[SUPPLIED RECORDS]
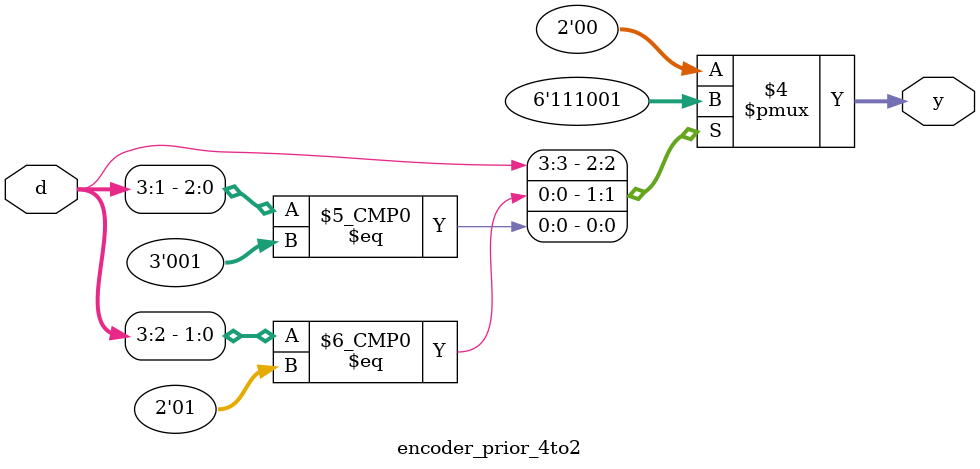
<source format=v>
`timescale 1ns / 1ps


module encoder_prior_4to2(y, d);
input [3:0]d;
output reg [1:0]y;

   always@(*)begin
   casez(d)
      4'b1??? : y = 2'b11;
      4'b01?? : y = 2'b10;
      4'b001? : y = 2'b01;
      4'b0001 : y = 2'b00;
      default : y = 2'b00;
   endcase
   end
endmodule
</source>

[EXERCISE REQUIREMENTS] Apart from the images, print all the material above exactly as given.

[SOLUTION TO THIS EXERCISE]
<source format=v>
`timescale 1ns / 1ps


module encoder_prior_4to2(y, d);
input [3:0]d;
output reg [1:0]y;

   always@(*)begin
   casez(d)
      4'b1??? : y = 2'b11;
      4'b01?? : y = 2'b10;
      4'b001? : y = 2'b01;
      4'b0001 : y = 2'b00;
      default : y = 2'b00;
   endcase
   end
endmodule
</source>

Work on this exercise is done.